Sam raises his brow; Dean is still too dubious for surprise.
"How?" Sam asks.
"I..." Chuck hesitates, his eyes darting away, "I don't know yet."
"But you've got an idea."
"Yeah. I do. But I'd rather know for sure first."
"Why?"
"I don't want to unneccesarily worry you?" he says weakly, and Dean can tell it's bad, whatever it is, "I've just got one more line to translate for context, and then I'll know for sure."
Briefly, Dean considers trying to make Chuck spit it out, but somehow he doesn't think he wants to know. Until it's real, until it's unavoidable fact, he can wait. One look at Sam and Charlie is enough to confirm they're thinking the same thing.
"I'll be done tomorrow morning at the latest," Chuck tells him, and Dean nods.
"Okay," he says, pushing back to his feet, "then I guess we'll leave you to it."

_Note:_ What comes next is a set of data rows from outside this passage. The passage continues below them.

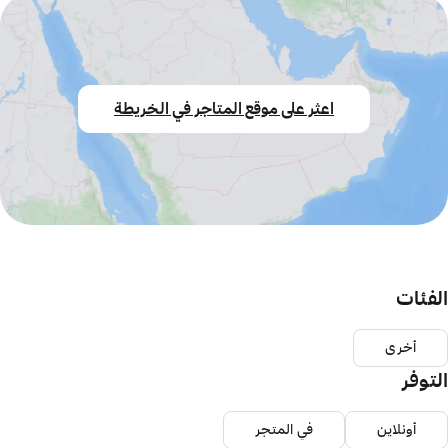
اعثر على موقع المتاجر في الخريطة
الفئات
أخرى
التوفر
أونلاين
في المتجر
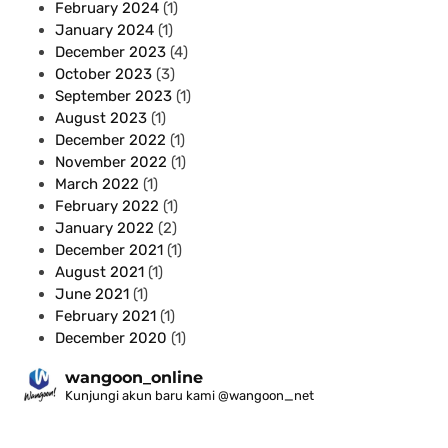
February 2024
(1)
January 2024
(1)
December 2023
(4)
October 2023
(3)
September 2023
(1)
August 2023
(1)
December 2022
(1)
November 2022
(1)
March 2022
(1)
February 2022
(1)
January 2022
(2)
December 2021
(1)
August 2021
(1)
June 2021
(1)
February 2021
(1)
December 2020
(1)
wangoon_online
Kunjungi akun baru kami @wangoon_net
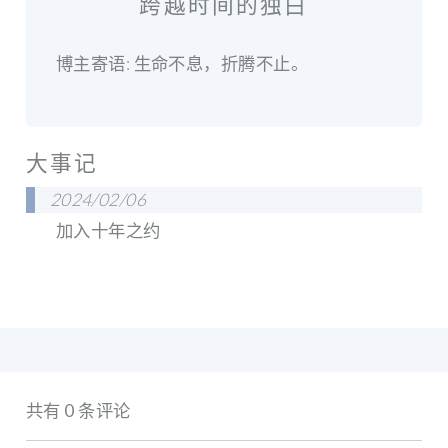
跨越时间的独白
博主寄语: 生命不息，折腾不止。
大事记
2024/02/06
加入十年之约
共有 0 条评论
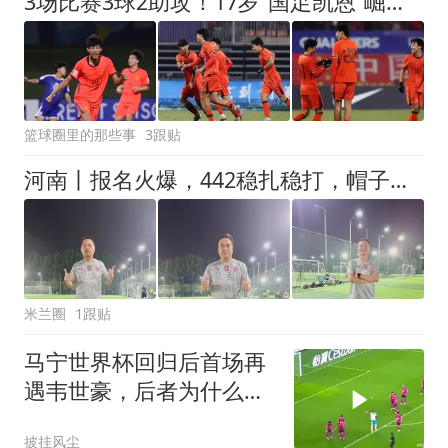
3场比赛3球2助攻！17岁“国足凯恩”崛起，天赋或超越武磊和王钰栋
篮球圈里的那些事
3跟贴
河南丨报名火爆，442稳扎稳打，帽子戏法再现江湖！
米兰圈
1跟贴
马宁世界杯回归后首场再
遇韦世豪，后者为什么一
见到他就跑？
披挂风尘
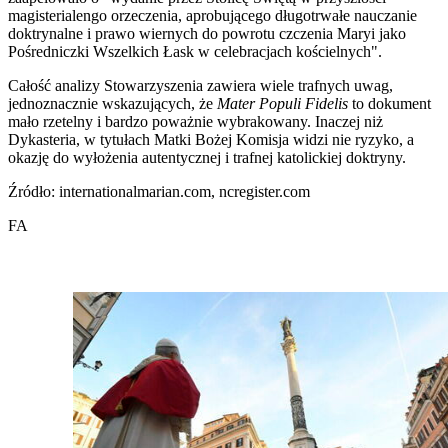
magisterialengo orzeczenia, aprobującego długotrwałe nauczanie
doktrynalne i prawo wiernych do powrotu czczenia Maryi jako
Pośredniczki Wszelkich Łask w celebracjach kościelnych".
Całość analizy Stowarzyszenia zawiera wiele trafnych uwag,
jednoznacznie wskazujących, że
Mater Populi Fidelis
to dokument
mało rzetelny i bardzo poważnie wybrakowany. Inaczej niż
Dykasteria, w tytułach Matki Bożej Komisja widzi nie ryzyko, a
okazję do wyłożenia autentycznej i trafnej katolickiej doktryny.
Źródło: internationalmarian.com, ncregister.com
FA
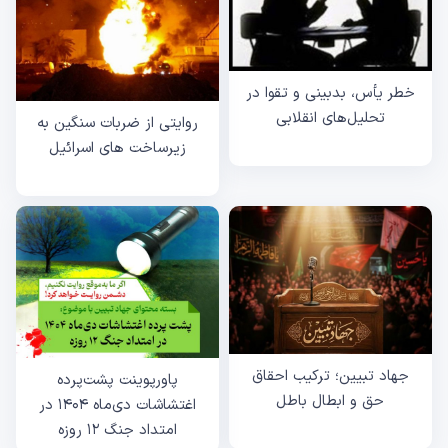
خطر یأس، بدبینی و تقوا در
تحلیل‌های انقلابی
روایتی از ضربات سنگین به
زیرساخت های اسرائیل
جهاد تبیین؛ ترکیب احقاق
پاورپوینت پشت‌پرده
حق و ابطال باطل
اغتشاشات دی‌ماه ۱۴۰۴ در
امتداد جنگ ۱۲ روزه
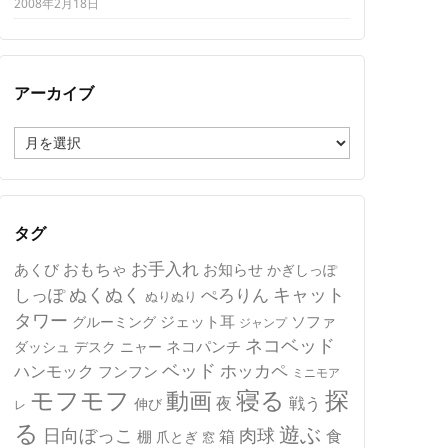
2008年2月18日
アーカイブ
ア
ー
カ
イ
ブ
タグ
おもちゃ
お手入れ
あくび
お知らせ
かぎしっぽ
キャット
ぬくぬく
しっぽ
ぺろりん
ぬりぬり
タワー
ジェット耳
ソファ
グルーミング
ジャンプ
ネコベッド
ネコパンチ
デスク
ニャー
ダッシュ
ベッド
ホッカペ
ハンモック
フンフン
ミニモア
モフモフ
寝る
探
動画
夜
戦う
伸び
レ
る
遊ぶ
日向ぼっこ
肉球
箱
食
棚
爪とぎ
窓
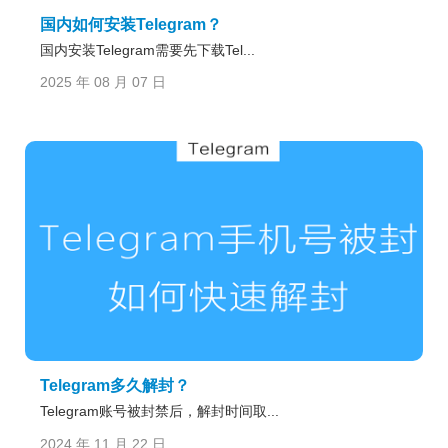
国内如何安装Telegram？
国内安装Telegram需要先下载Tel...
2025 年 08 月 07 日
Telegram多久解封？
Telegram账号被封禁后，解封时间取...
2024 年 11 月 22 日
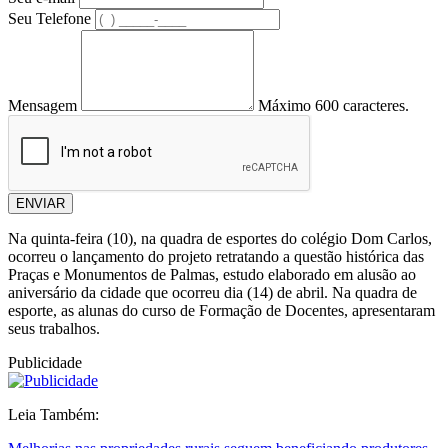
Seu Telefone
Mensagem
Máximo 600 caracteres.
ENVIAR
Na quinta-feira (10), na quadra de esportes do colégio Dom Carlos,
ocorreu o lançamento do projeto retratando a questão histórica das
Praças e Monumentos de Palmas, estudo elaborado em alusão ao
aniversário da cidade que ocorreu dia (14) de abril. Na quadra de
esporte, as alunas do curso de Formação de Docentes, apresentaram
seus trabalhos.
Publicidade
Leia Também:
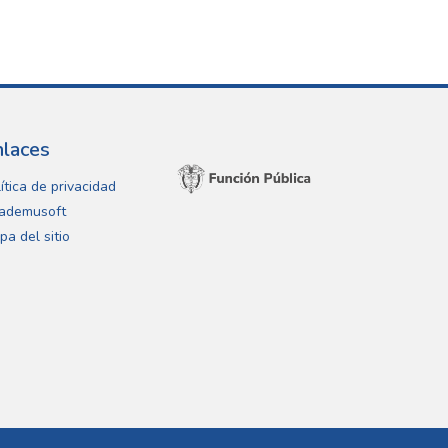
nlaces
ítica de privacidad
ademusoft
pa del sitio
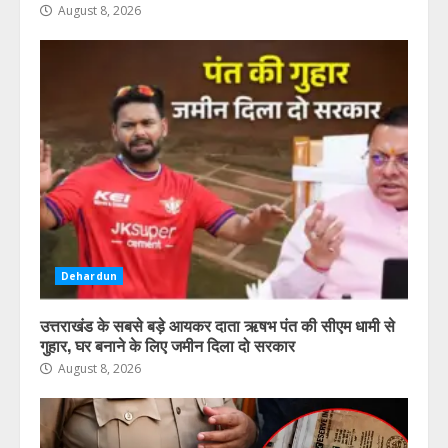
August 8, 2026
Dehardun
उत्तराखंड के सबसे बड़े आयकर दाता ऋषभ पंत की सीएम धामी से
गुहार, घर बनाने के लिए जमीन दिला दो सरकार
August 8, 2026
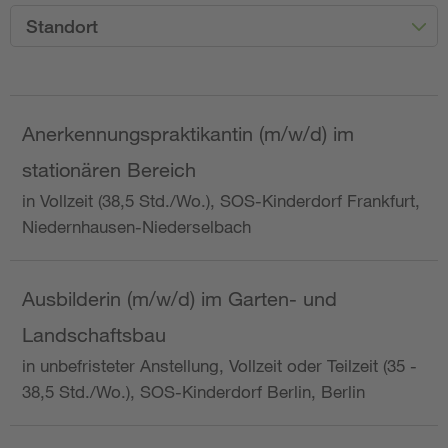
Standort
Anerkennungspraktikantin (m/w/d) im
stationären Bereich
in Vollzeit (38,5 Std./Wo.), SOS-Kinderdorf Frankfurt,
Niedernhausen-Niederselbach
Ausbilderin (m/w/d) im Garten- und
Landschaftsbau
in unbefristeter Anstellung, Vollzeit oder Teilzeit (35 -
38,5 Std./Wo.), SOS-Kinderdorf Berlin, Berlin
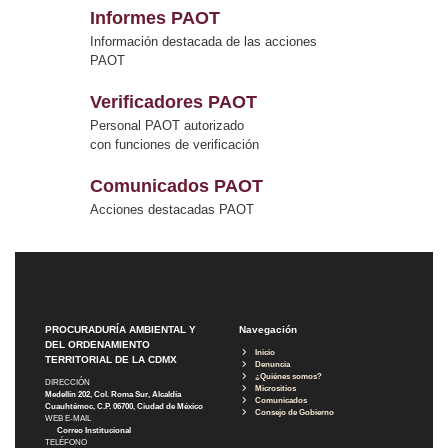
Informes PAOT
Información destacada de las acciones
PAOT
Verificadores PAOT
Personal PAOT autorizado
con funciones de verificación
Comunicados PAOT
Acciones destacadas PAOT
PROCURADURÍA AMBIENTAL Y
Navegación
DEL ORDENAMIENTO
Inicio
TERRITORIAL DE LA CDMX
Denuncia
¿Quiénes somos?
DIRECCIÓN
Micrositios
Medellín 202, Col. Roma Sur, Alcaldía
Comunicados
Cuauhtémoc, C.P. 06700, Ciudad de México
Consejo de Gobierno
WEB E-MAIL
Correo Institucional
TELÉFONO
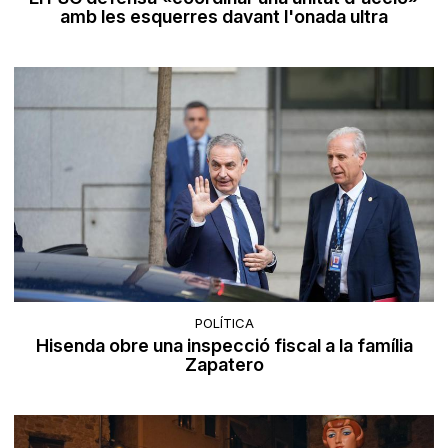
amb les esquerres davant l'onada ultra
POLÍTICA
Hisenda obre una inspecció fiscal a la família
Zapatero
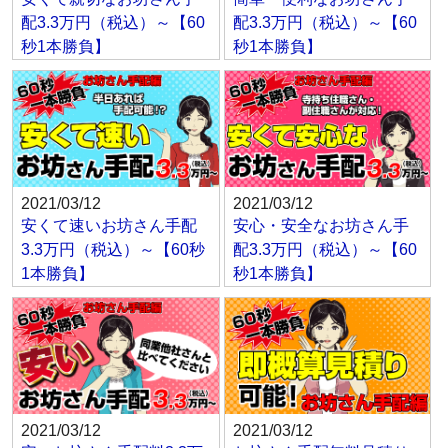
配3.3万円（税込）～【60
配3.3万円（税込）～【60
秒1本勝負】
秒1本勝負】
2021/03/12
2021/03/12
安くて速いお坊さん手配
安心・安全なお坊さん手
3.3万円（税込）～【60秒
配3.3万円（税込）～【60
1本勝負】
秒1本勝負】
2021/03/12
2021/03/12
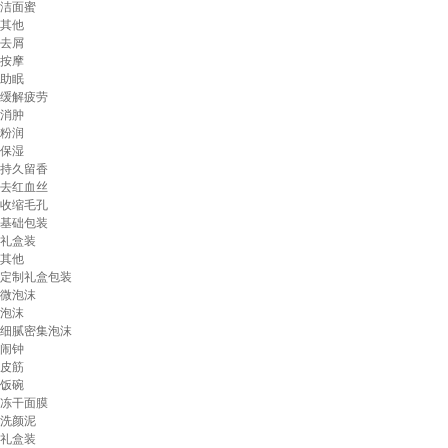
洁面蜜
其他
去屑
按摩
助眠
缓解疲劳
消肿
粉润
保湿
持久留香
去红血丝
收缩毛孔
基础包装
礼盒装
其他
定制礼盒包装
微泡沫
泡沫
细腻密集泡沫
闹钟
皮筋
饭碗
冻干面膜
洗颜泥
礼盒装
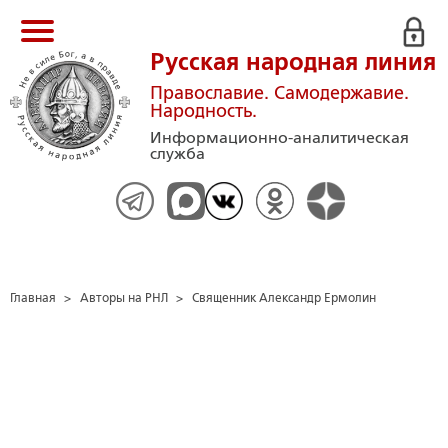
Русская народная линия
Православие. Самодержавие.
Народность.
Информационно-аналитическая
служба
Главная
>
Авторы на РНЛ
>
Священник Александр Ермолин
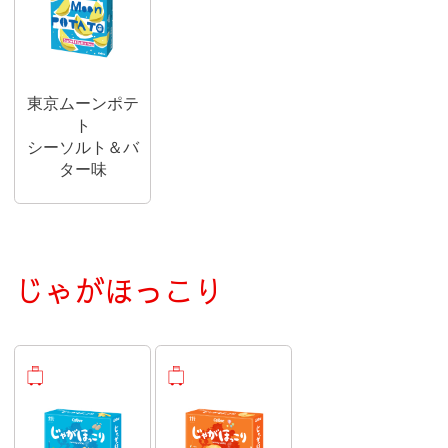
東京ムーンポテ
ト
シーソルト＆バ
ター味
じゃがほっこり
おみやげ商品
おみやげ商品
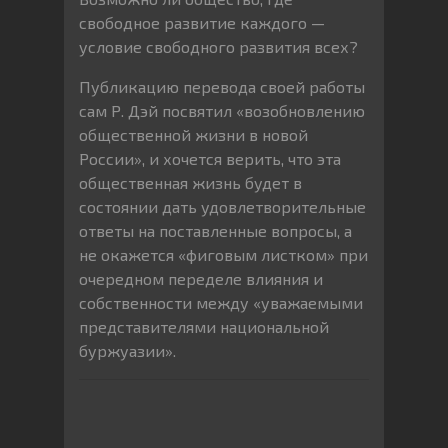
свободное развитие каждого —
условие свободного развития всех?
Публикацию перевода своей работы
сам Р. Дэй посвятил «возобновлению
общественной жизни в новой
России», и хочется верить, что эта
общественная жизнь будет в
состоянии дать удовлетворительные
ответы на поставленные вопросы, а
не окажется «фиговым листком» при
очередном переделе влияния и
собственности между «уважаемыми
представителями национальной
буржуазии».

Chuck attempts a smile, but it falls so flat that Dean can't help but wonder just how bad it looks. The rest of the afternoon passes in tense silence that's only broken by Sam's increasingly frequent coughing fits and the canned laughter of a sitcom that none of them are really watching.
With his cell in his hand, Dean sits and waits, and sends more pointless text messages to Castiel than he thinks he's ever sent anyone. Castiel answers every last one. It doesn't help much, but it helps.